Observe the attack effect when \(\varepsilon\) is 0.
import mindspore.ops as ops
fgsm = FastGradientSignMethod(network, eps=0.0, loss_fn=net_loss)
advs = fgsm.batch_generate(test_images, true_labels, batch_size=32)
adv_predicts = model.predict(ms.Tensor(advs)).asnumpy()
adv_predicts = np.argmax(adv_predicts, axis=1)
accuracy = np.mean(np.equal(adv_predicts, true_labels))
print(accuracy)
0.9888822115384616
Set \(\varepsilon\) to 0.5 and try to run the attack.
fgsm = FastGradientSignMethod(network, eps=0.5, loss_fn=net_loss)
advs = fgsm.batch_generate(test_images, true_labels, batch_size=32)
adv_predicts = model.predict(ms.Tensor(advs)).asnumpy()
adv_predicts = np.argmax(adv_predicts, axis=1)
accuracy = np.mean(np.equal(adv_predicts, true_labels))
print(accuracy)
0.36828926282051283
The preceding result shows that the accuracy of the LeNet model is greatly reduced.
The following shows the actual form of the attacked image.

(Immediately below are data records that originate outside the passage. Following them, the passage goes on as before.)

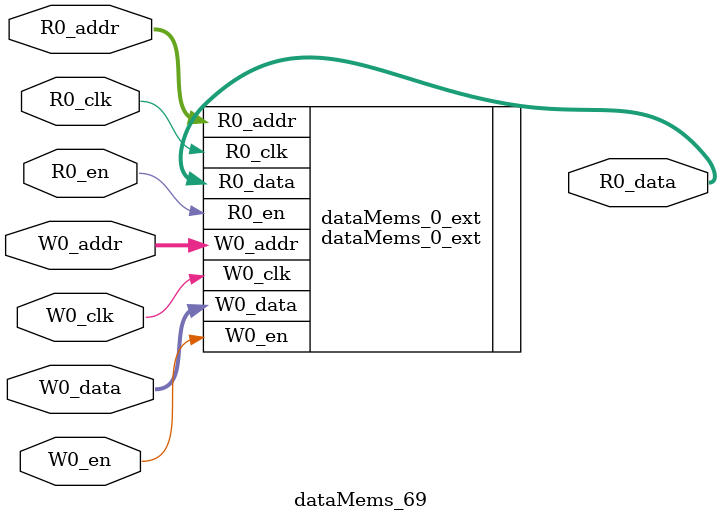
<source format=sv>
`ifndef RANDOMIZE
  `ifdef RANDOMIZE_REG_INIT
    `define RANDOMIZE
  `endif // RANDOMIZE_REG_INIT
`endif // not def RANDOMIZE
`ifndef RANDOMIZE
  `ifdef RANDOMIZE_MEM_INIT
    `define RANDOMIZE
  `endif // RANDOMIZE_MEM_INIT
`endif // not def RANDOMIZE

`ifndef RANDOM
  `define RANDOM $random
`endif // not def RANDOM

// Users can define 'PRINTF_COND' to add an extra gate to prints.
`ifndef PRINTF_COND_
  `ifdef PRINTF_COND
    `define PRINTF_COND_ (`PRINTF_COND)
  `else  // PRINTF_COND
    `define PRINTF_COND_ 1
  `endif // PRINTF_COND
`endif // not def PRINTF_COND_

// Users can define 'ASSERT_VERBOSE_COND' to add an extra gate to assert error printing.
`ifndef ASSERT_VERBOSE_COND_
  `ifdef ASSERT_VERBOSE_COND
    `define ASSERT_VERBOSE_COND_ (`ASSERT_VERBOSE_COND)
  `else  // ASSERT_VERBOSE_COND
    `define ASSERT_VERBOSE_COND_ 1
  `endif // ASSERT_VERBOSE_COND
`endif // not def ASSERT_VERBOSE_COND_

// Users can define 'STOP_COND' to add an extra gate to stop conditions.
`ifndef STOP_COND_
  `ifdef STOP_COND
    `define STOP_COND_ (`STOP_COND)
  `else  // STOP_COND
    `define STOP_COND_ 1
  `endif // STOP_COND
`endif // not def STOP_COND_

// Users can define INIT_RANDOM as general code that gets injected into the
// initializer block for modules with registers.
`ifndef INIT_RANDOM
  `define INIT_RANDOM
`endif // not def INIT_RANDOM

// If using random initialization, you can also define RANDOMIZE_DELAY to
// customize the delay used, otherwise 0.002 is used.
`ifndef RANDOMIZE_DELAY
  `define RANDOMIZE_DELAY 0.002
`endif // not def RANDOMIZE_DELAY

// Define INIT_RANDOM_PROLOG_ for use in our modules below.
`ifndef INIT_RANDOM_PROLOG_
  `ifdef RANDOMIZE
    `ifdef VERILATOR
      `define INIT_RANDOM_PROLOG_ `INIT_RANDOM
    `else  // VERILATOR
      `define INIT_RANDOM_PROLOG_ `INIT_RANDOM #`RANDOMIZE_DELAY begin end
    `endif // VERILATOR
  `else  // RANDOMIZE
    `define INIT_RANDOM_PROLOG_
  `endif // RANDOMIZE
`endif // not def INIT_RANDOM_PROLOG_

// Include register initializers in init blocks unless synthesis is set
`ifndef SYNTHESIS
  `ifndef ENABLE_INITIAL_REG_
    `define ENABLE_INITIAL_REG_
  `endif // not def ENABLE_INITIAL_REG_
`endif // not def SYNTHESIS

// Include rmemory initializers in init blocks unless synthesis is set
`ifndef SYNTHESIS
  `ifndef ENABLE_INITIAL_MEM_
    `define ENABLE_INITIAL_MEM_
  `endif // not def ENABLE_INITIAL_MEM_
`endif // not def SYNTHESIS

module dataMems_69(	// @[generators/ara/src/main/scala/UnsafeAXI4ToTL.scala:365:62]
  input  [4:0]   R0_addr,
  input          R0_en,
  input          R0_clk,
  output [130:0] R0_data,
  input  [4:0]   W0_addr,
  input          W0_en,
  input          W0_clk,
  input  [130:0] W0_data
);

  dataMems_0_ext dataMems_0_ext (	// @[generators/ara/src/main/scala/UnsafeAXI4ToTL.scala:365:62]
    .R0_addr (R0_addr),
    .R0_en   (R0_en),
    .R0_clk  (R0_clk),
    .R0_data (R0_data),
    .W0_addr (W0_addr),
    .W0_en   (W0_en),
    .W0_clk  (W0_clk),
    .W0_data (W0_data)
  );
endmodule


</source>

It can be seen that the image changes slightly, but the accuracy decreases greatly in the test.
import matplotlib.pyplot as plt
%matplotlib inline
adv_examples = np.transpose(advs[:10], [0, 2, 3, 1])
ori_examples = np.transpose(test_images[:10], [0, 2, 3, 1])
plt.figure(figsize=(10, 3), dpi=120)
for i in range(10):
plt.subplot(3, 10, i+1)
plt.axis("off")
plt.imshow(np.squeeze(ori_examples[i]))
plt.subplot(3, 10, i+11)
plt.axis("off")
plt.imshow(np.squeeze(adv_examples[i]))
plt.show()